Ich behaupte, dass man gleichzeitig akzeptieren kann, dass Geisteskrankheit eine wörtliche Krankheit ist, und glauben, dass der beste Weg, sie zu behandeln, ein Ansatz ist, der Autonomie maximiert und Paternalismus meidet. Das Ziel jeder ethischen Psychotherapie ist es, das Selbstbestimmungsgefühl des Patienten zu verbessern und ihn von den Zwängen seiner Symptome zu befreien. Dies wird nicht dadurch unmöglich gemacht, dass man akzeptiert, dass eine psychische Krankheit eine echte Krankheit ist, noch dass sie einem biopsychosozialen Modell der menschlichen Psychologie widerspricht.

Was Szasz Psychiatrie anbot, wurde in den 60er Jahren dringend gebraucht, als noch immer falsches Engagement herrschte, staatliche Krankenhäuser überfüllt waren und die Bürgerrechte von psychiatrischen Patienten häufig verweigert wurden. Aber eine sorgfältige Betrachtung seiner grundlegenden Prämisse über Geisteskrankheit und seine Bedeutung offenbart logischen Fehlschluss.

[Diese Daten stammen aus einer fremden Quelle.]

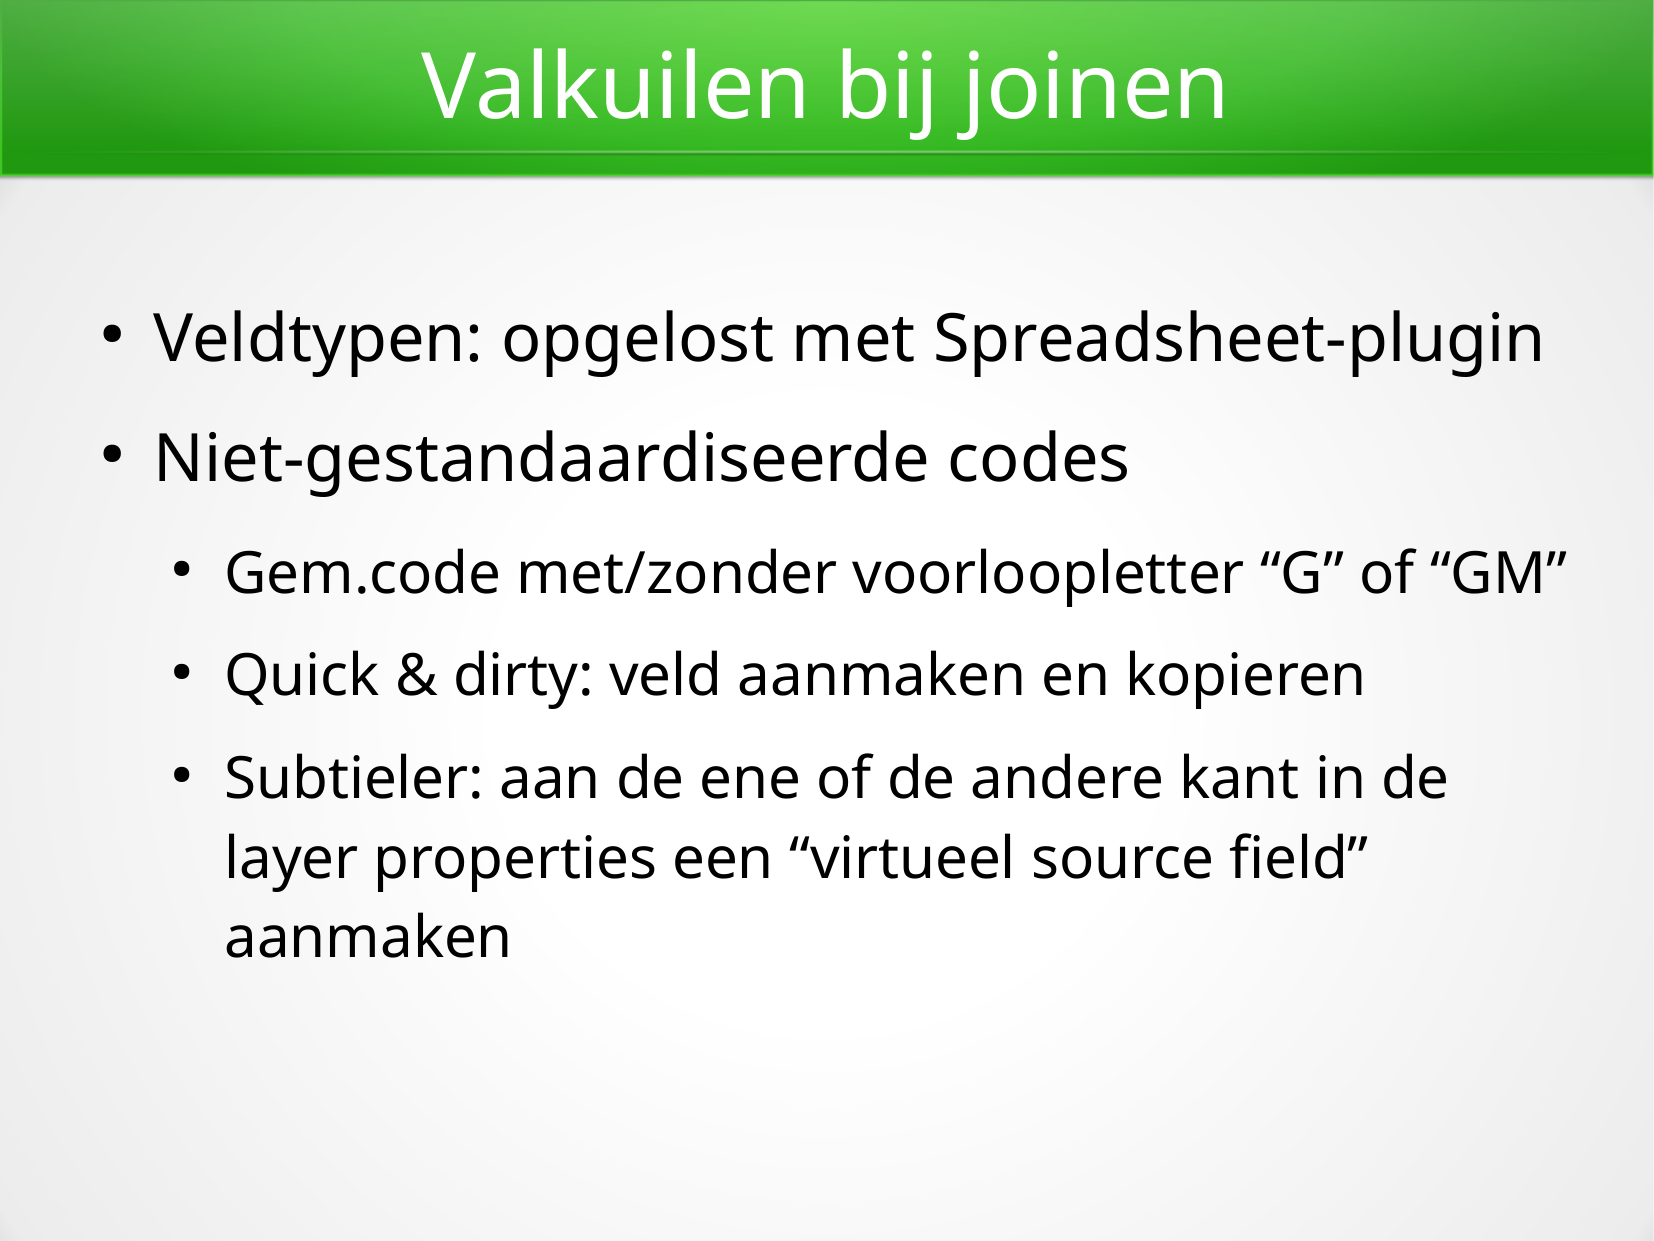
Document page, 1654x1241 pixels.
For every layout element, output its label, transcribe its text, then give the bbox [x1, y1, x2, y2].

title Valkuilen bij joinen [82, 11, 1571, 154]
list Veldtypen: opgelost met Spreadsheet-plugin Niet-gestandaardiseerde codes Gem.code met/zonder voorloopletter “G” of “GM” Quick & dirty: veld aanmaken en kopieren Subtieler: aan de ene of de andere kant in de layer properties een “virtueel source field” aanmaken [82, 290, 1571, 1010]
picture [0, 0, 1654, 1241]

Danksagung: Mein Dank geht an Ronald Pies, MD, für die Zusendung seines bevorstehenden Buchkapitels und für seine hilfreichen Kommentare in Bezug auf Aspekte dieses Artikels.

Verweise

Pies, R. (1979). Über Mythen und Gegensätze: Mehr über Szaszian Irrtümer. Archiv der Allgemeinen Psychiatrie, 36 (2), 139-144.

Pies, R. (im Druck). Thomas Szasz und die Sprache der Geisteskrankheit [Buchkapitel].

Szasz, TS (1965). Die Ethik der Psychoanalyse: Die Theorie und Methode der autonomen Psychotherapie. New York, NY: Grundlegende Bücher.

Szasz, TS (1974). Die zweite Sünde. Garden City, NY: Ankerbücher.